BRANO PROPOSTO |
------------------------

Ecco dunque che il Caucaso rischia di tornare a infiammarsi per nuovi conflitti etnici di cui solo lui conosce il segreto.
Scriveva nel 1881 il geografo francese Elisée Reclus: «Si sa quanto sia stata lunga e faticosa la conquista del Caucaso: è durata due secoli… Quasi tutti i
montanari del Caucaso conservano l’odio dei vinti contro i vincitori e ricordano con orgoglio i tempi dell’antica indipendenza». Proseguiva: «Si sa
che il Caucaso è il Paese delle religioni e delle lingue». Già nell’antichità lo storico Plinio il Giovane (62-113) affermava che, per amministrare bene le regioni caucasiche, i Romani dovevano usare centotrenta traduttori.
Nella sua Geografia Strabone (63 a.C.-25 d.C.) evocava le immagini di un mosaico su un territorio ristretto e dell’umanità. Isolato complesso montuoso,
il Caucaso è in preda a scosse e convulsioni politiche che arrivano da ogni parte. Storia e posizione geografica spiegano l’eterogeneità e la complessità
della sua popolazione. Accanto ai tre popoli dominanti, georgiani, armeni e azeri, coesistono nazionalità e minoranze che superano il centinaio come
adighei, abkhazi, cabardini, circassi, caratini, ceceni, ingusci, psciavi, nogai, talisci, curdi yazidi, assiri, osseti, calmucchi, tatari, agiari,
baschiri, lazi, svani, khevsuri, tati ecc. Si trovano affiancate lingue diversissime: caucasiche ma anche turche (o turaniche), indoeuropee, iraniche e
semitiche. Negli anni 1991-1992 moltissimi popoli caucasici si erano autoproclamati sovrani, come i sudosseti e gli abkhazi in Georgia e gli armeni
del Nagorno-Karabakh in Azerbaigian. Ma ogni proclamazione d’indipendenza era stata accompagnata dal conflitto armato, con il suo fardello di rifugiati e sfollati.

------------------------

RIGHE |
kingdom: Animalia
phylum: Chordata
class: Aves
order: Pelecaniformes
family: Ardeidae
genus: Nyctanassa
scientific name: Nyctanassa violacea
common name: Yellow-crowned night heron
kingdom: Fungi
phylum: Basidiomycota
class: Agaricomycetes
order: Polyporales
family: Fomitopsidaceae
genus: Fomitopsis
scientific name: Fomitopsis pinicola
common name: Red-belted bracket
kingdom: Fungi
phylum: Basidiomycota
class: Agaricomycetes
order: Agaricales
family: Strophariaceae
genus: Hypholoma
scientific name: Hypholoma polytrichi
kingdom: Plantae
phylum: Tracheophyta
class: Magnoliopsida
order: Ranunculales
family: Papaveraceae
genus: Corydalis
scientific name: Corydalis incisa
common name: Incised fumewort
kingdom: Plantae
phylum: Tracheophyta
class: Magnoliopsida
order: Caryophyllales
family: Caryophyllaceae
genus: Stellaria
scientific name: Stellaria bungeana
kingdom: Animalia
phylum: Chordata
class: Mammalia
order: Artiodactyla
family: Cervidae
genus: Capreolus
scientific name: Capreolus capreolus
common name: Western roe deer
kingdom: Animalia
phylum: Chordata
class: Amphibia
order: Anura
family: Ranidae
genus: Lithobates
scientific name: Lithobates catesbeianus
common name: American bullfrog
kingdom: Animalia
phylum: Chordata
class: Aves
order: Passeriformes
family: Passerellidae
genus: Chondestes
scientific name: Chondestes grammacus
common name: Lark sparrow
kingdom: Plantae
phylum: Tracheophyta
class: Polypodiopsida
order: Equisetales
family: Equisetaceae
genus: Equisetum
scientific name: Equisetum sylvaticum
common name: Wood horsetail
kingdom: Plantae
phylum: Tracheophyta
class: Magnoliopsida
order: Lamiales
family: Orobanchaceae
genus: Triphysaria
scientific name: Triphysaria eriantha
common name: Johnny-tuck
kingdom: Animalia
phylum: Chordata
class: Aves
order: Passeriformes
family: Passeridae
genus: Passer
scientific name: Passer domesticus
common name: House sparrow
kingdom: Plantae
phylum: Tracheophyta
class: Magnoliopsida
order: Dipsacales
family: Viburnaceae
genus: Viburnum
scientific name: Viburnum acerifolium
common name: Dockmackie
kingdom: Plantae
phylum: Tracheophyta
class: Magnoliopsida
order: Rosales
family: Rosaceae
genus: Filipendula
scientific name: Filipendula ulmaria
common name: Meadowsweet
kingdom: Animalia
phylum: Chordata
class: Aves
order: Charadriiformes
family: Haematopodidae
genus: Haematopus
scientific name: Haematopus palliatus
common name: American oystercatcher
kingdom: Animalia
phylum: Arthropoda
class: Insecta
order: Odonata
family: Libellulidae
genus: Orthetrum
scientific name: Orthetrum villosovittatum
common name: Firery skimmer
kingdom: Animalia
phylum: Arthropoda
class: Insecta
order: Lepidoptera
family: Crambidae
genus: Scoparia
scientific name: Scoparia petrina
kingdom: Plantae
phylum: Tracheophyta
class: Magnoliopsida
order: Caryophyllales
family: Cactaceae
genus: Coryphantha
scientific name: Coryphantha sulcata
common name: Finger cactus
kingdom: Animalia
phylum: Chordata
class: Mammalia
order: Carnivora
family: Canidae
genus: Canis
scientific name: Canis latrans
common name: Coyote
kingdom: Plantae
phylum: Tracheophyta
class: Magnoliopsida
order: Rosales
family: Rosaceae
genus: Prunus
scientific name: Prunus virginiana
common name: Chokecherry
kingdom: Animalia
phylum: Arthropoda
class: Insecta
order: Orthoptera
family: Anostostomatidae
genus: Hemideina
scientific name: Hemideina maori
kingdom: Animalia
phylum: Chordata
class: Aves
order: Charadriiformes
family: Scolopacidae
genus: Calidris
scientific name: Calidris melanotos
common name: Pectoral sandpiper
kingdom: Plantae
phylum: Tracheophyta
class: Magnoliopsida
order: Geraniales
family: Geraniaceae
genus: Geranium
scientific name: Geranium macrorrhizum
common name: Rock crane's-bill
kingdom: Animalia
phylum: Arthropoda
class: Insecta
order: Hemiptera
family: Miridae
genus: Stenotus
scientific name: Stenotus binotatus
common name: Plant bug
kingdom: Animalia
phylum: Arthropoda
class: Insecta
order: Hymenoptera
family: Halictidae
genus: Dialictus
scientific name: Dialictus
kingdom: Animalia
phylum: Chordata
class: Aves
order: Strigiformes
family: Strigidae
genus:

------------------------

ESERCIZI |
1/ Nel brano sul Caucaso, quanti traduttori dovevano usare i Romani per amministrare bene le regioni caucasiche?
2/ Elenca tutti i tipi di lingue che, secondo il brano sul Caucaso, si trovano affiancate nella regione.
3/ Ricopia senza modifiche la parte del brano sul Caucaso compresa tra "Ecco dunque che" e "usare centotrenta traduttori.", estremi inclusi.

SOLUZIONI |
1/ Centotrenta.

2/ Caucasiche, turche (o turaniche), indoeuropee, iraniche e semitiche.

3/
Ecco dunque che il Caucaso rischia di tornare a infiammarsi per nuovi conflitti etnici di cui solo lui conosce il segreto.
Scriveva nel 1881 il geografo francese Elisée Reclus: «Si sa quanto sia stata lunga e faticosa la conquista del Caucaso: è durata due secoli… Quasi tutti i
montanari del Caucaso conservano l’odio dei vinti contro i vincitori e ricordano con orgoglio i tempi dell’antica indipendenza». Proseguiva: «Si sa
che il Caucaso è il Paese delle religioni e delle lingue». Già nell’antichità lo storico Plinio il Giovane (62-113) affermava che, per amministrare bene le regioni caucasiche, i Romani dovevano usare centotrenta traduttori.